The lieutenant thumbed through his code book, fumbling and creasing pages.
“Well? Well?”
“Sir…sir…it says to maintain station with the fleet at all costs until further orders.”
Landais swiveled to stare at Bonhomme Richard’s stern then slapped the book from the officer’s hands. “Incompetent youth!” he spat, striding toward the ladder and his cabin. Below, his back to the stern lights and the spectacle of the Atlantic, he pulled the stopper from a decanter and splashed brandy into a glass. He gulped hastily, refilling the crystal while the fire warmed his belly. The decanter’s stopper spun in slow motion on his desk as Alliance rolled with the swell.

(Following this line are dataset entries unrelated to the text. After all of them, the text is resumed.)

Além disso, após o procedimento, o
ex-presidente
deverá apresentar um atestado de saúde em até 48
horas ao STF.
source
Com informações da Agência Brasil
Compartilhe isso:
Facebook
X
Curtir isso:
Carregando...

That accursed American. Truth be told he wasn’t even an American at all, but a Scot, and in Pierre Landais’s book they were almost worse than the English. How could Jones fight the English when he was really one of them himself? Just as cocky as the English too. Arrogant, as if the whole world belonged to them by right of birth. The Americans showed every sign of turning out much the same way. Landais hated them for it. God knows, he had only gone to America to secure a command. After his refusal to become Lieutenant of The Port Of Brest, he knew there was little alternative to being dismissed. Either that or a posting to some backwater where he would have decayed into senility. The move to America had worked too. Here he was, captain of a brand new frigate fresh off the stocks. But that damned Benjamin Franklin and his dithering committee had placed him under Jones’s command when the fleet by right should have belonged to him. He knew the waters around France as surely as if he had swum them all, and he very nearly had done, some of the buckets he had served on. And now Paul Jones was going to get all the credit. Damn his eyes.
Pierre Landais poured himself another stiff brandy. Nobody was going to get in his way. Pierre Landais was going to become the most famous French mariner ever to hoist his flag on a ship.

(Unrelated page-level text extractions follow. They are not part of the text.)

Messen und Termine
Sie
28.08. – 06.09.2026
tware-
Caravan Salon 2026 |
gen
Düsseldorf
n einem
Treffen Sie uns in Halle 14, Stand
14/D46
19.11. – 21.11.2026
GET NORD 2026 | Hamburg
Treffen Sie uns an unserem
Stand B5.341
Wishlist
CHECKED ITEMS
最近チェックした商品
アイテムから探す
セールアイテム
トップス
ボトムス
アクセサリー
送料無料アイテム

Even if it was an American ship.
***
“Clear for action!”
Paul Jones said it quietly in a voice that meant business. His eyes were on the two English ships, sails fat with wind as they bore down on the merchant fleet. He watched them impatiently while behind him, Pallas commanded by Cottineau, hung off the weather quarter, ready to give support. The commodore noted her trim handling, idly wishing Alliance were sailed so competently. As he ruminated, Richard’s crew worked. Nets were placed to protect the gun crews from falling spars and rigging should English gunfire prove accurate. All spare gear was stowed while the powder monkeys began to ferry cartridges from the magazines. The gun captains readied their teams, making sure each man knew his place and what was expected of him. Fingers restlessly rechecked knots and pulleys on the cannon harness, eyes roving to the horizon and the threat the wind carried toward them.
Heads pivoted sharply as a ladle slipped from a bos’n’s hand to clatter on the deck, abnormally loud against the backdrop of the wind sighing in the rigging and the swish of the ocean. Ignoring pallid faces and stares, the bos’n snarled at a boy to retrieve the object and rehang it by the freshwater butt.
The sails grew nearer.
Paul Jones walked the length of the deck’s blind side, eyes sliding over the gun crews and their charges, offering words of encouragement. He determinedly kept his gaze from the skyline to present an assured air to still the men’s growing edginess. He stretched his stroll as long as possible, occasionally casting a withering glance at the midshipman who danced at his heels like a puppy eager to run. By the foc’sle he crossed to the weather rail where Lt. Amiel stood. The young officer’s eyes were welded at the point where sea met sky.
The two men-o’-war were almost within range.
“Run out the guns,” Paul Jones ordered.
Lt. Amiel’s eyes swiveled to the commodore who pointedly ignored him.